DAG next run in past date, why?

HI,
I have created a dag scheduled to run each day at 21.

I set the properties in this way:

schedule_interval="0 21 * * *",
    start_date=pendulum.datetime(2022, 1, 1, tz="UTC"),
    catchup=False,

And in default_args I set:

"max_active_runs": 1,

I activated the dag yersterday 2022-05-02 and I saw it was ececuted immediately with date 2022-04-30 and the next run was set on 2022-05-01.
Today I have seen that the next dag run is set to 2022-05-02 but today is 2022-05-03 and there is a run on 2022-05-01, what am I wronging?

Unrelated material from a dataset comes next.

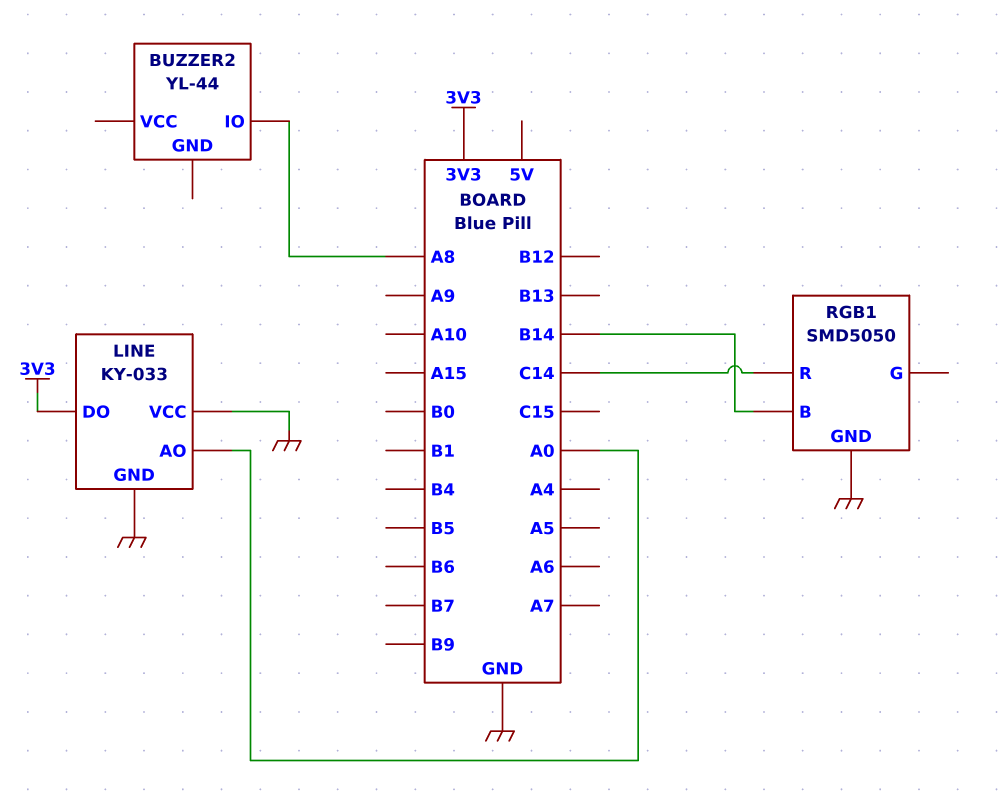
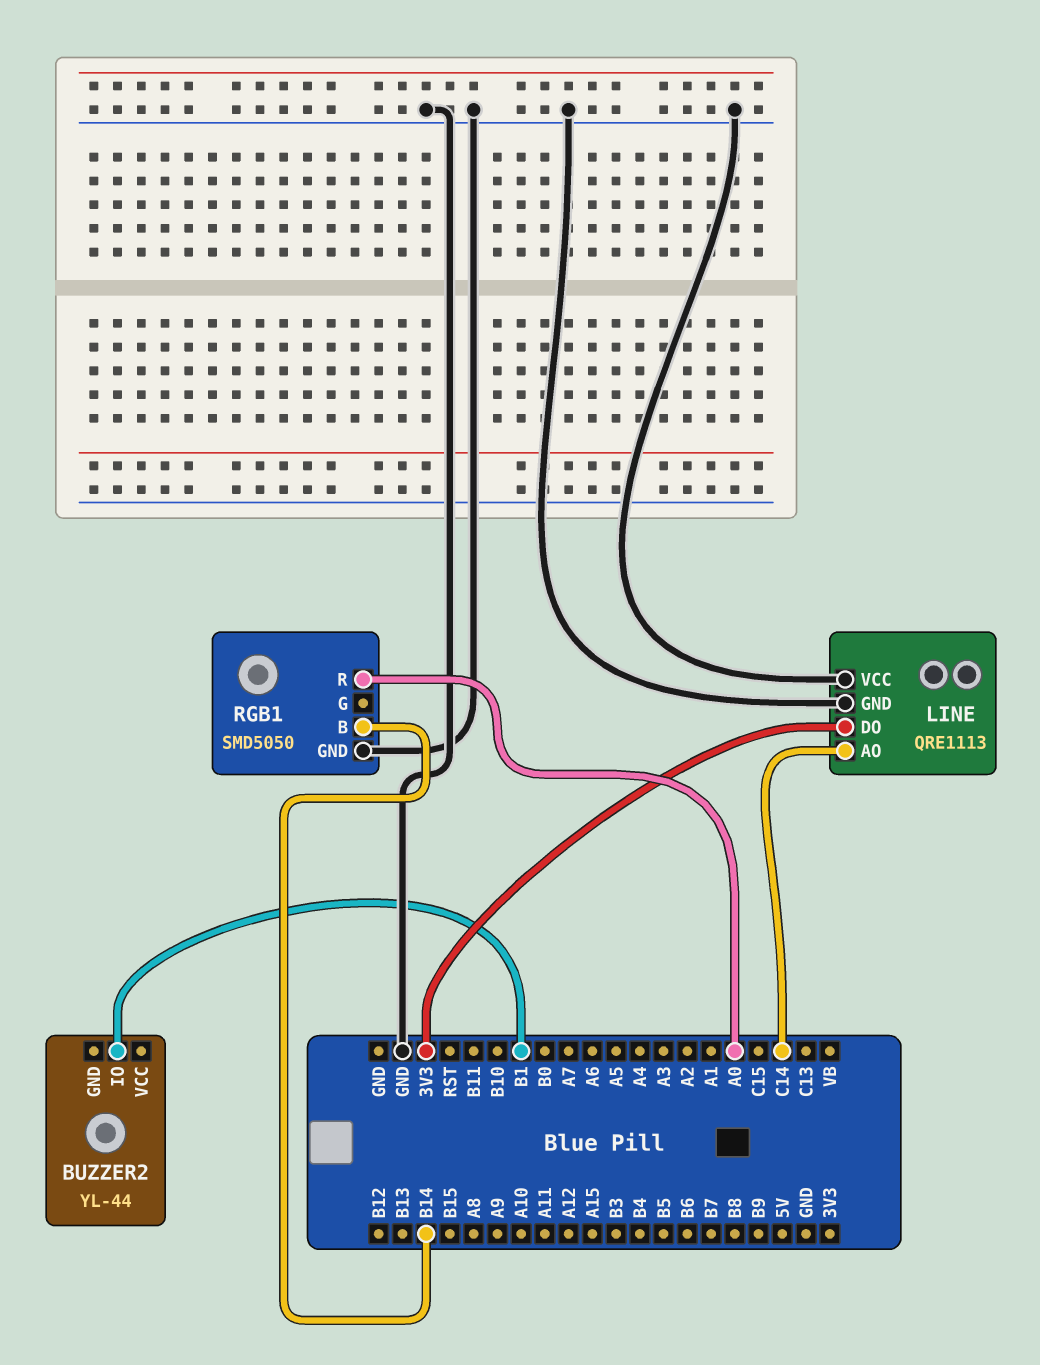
BUZZER2 pin IO: A8 -> B1
LINE: KY-033 -> QRE1113
LINE pin AO: A0 -> C14
RGB1 pin R: C14 -> A0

Another question, how can I prevent that a dag is executed immediately after the activation? Should I change the start_date?

Thanks a lot!

Hi @abdujaparov

A DAG is triggered once the start_date + schedule_interval has elapsed. For example:

  • start date = Jan 1st, 2021 at 10am
  • schedule_interval = 10 minutes
  • This means that the first run will be triggered on 1/1/2021 at 10:10am (after the start date of 1/1/21 + schedule_interval of 10 mins has elapsed)

So what happens in airflow? At 1/1/2021 at 10am, airflow waits 10 minutes (the schedule_interval). Once 10:10 hits, the DAG run for 10am runs, and 1/1/21 10:00am becomes the execution_date, and 1/1/21 10:10am is the start_date

Here are a few links that can help go into a bit more detail on scheduling:

To prevent a DAG from executing immediately after activation, set the schedule_interval=None
Otherwise, even with catchup=False, the DAG will run the most recently missed schedule interval once it is activated.

Hi,
I read you link, very interesting, but I have some doubts.

If I would a dag that is run each day at 00:00 with a logical data that have a delta of 7 days should I set:

schedule_interval=timedelta(days=7),
start_date=pendulum.datetime(2022, 1, 1, tz="UTC"),

should be right?

And if I would a task that runs each day at 23:00 with logical same of execution date? Is it possible or I have a delay of one day in any case?
Is it possible to have a difference less than 1 day between start date and logical date?

Thanks a lot.

Hi @abdujaparov - Keep in mind that the logical_date is the start of the data interval, not when the DAG is actually executed.
The start_date argument for the DAG marks the start of the DAG’s first data interval, not when tasks in the DAG will start running

This page may be helpful with more detail: https://airflow.apache.org/docs/apache-airflow/stable/dag-run.html?highlight=pass%20data#data-interval

If you were to use schedule_interval=timedelta(days=7), keep in mind that this will run every 7 counted days, not on a particular day of the week (such as every Monday).

Is it possible to have a difference less than 1 day between start date and logical date?

Yes, you can for example have a schedule_interval to run the DAG every hour, for example.

Hi,
@aspain so with timedelta I say “run this DAG each XX yyy” where XX is the quantity yyy the type, each 7 days, each 15 minutes etc, is it correct?
I want to execute a DAG daily with a logical with a delta of 7 days, so I would like:

  • start_date: 2022-05-17 00:00, logical_date: 2022-05-10 00:00
  • start_date: 2022-05-18 00:00, logical_date: 2022-05-11 00:00
    etc…

If I set:

schedule_interval=timedelta(days=7)

I have the dag executed each 7 days, from the start_date, correct?

If I set:

schedule_interval="@daily"

I have the dag executed daily with logical data that is start_date-1 (if the dag is started at 2022-05-17 00:00 the logical date is 2022-05-16 00:00), correct?

No way to have what I would like (each date with the logical date=start_date-7)?

Thanks a lot!

The logical date is tied to your interval, so if you want something to run daily but pull the last seven days of data you will need to adjust the date at the operator level not the DAG level. The logical date will always be the start date of the interval.

Edit: Just realized this post is really old, weird it was at the top of my forum list.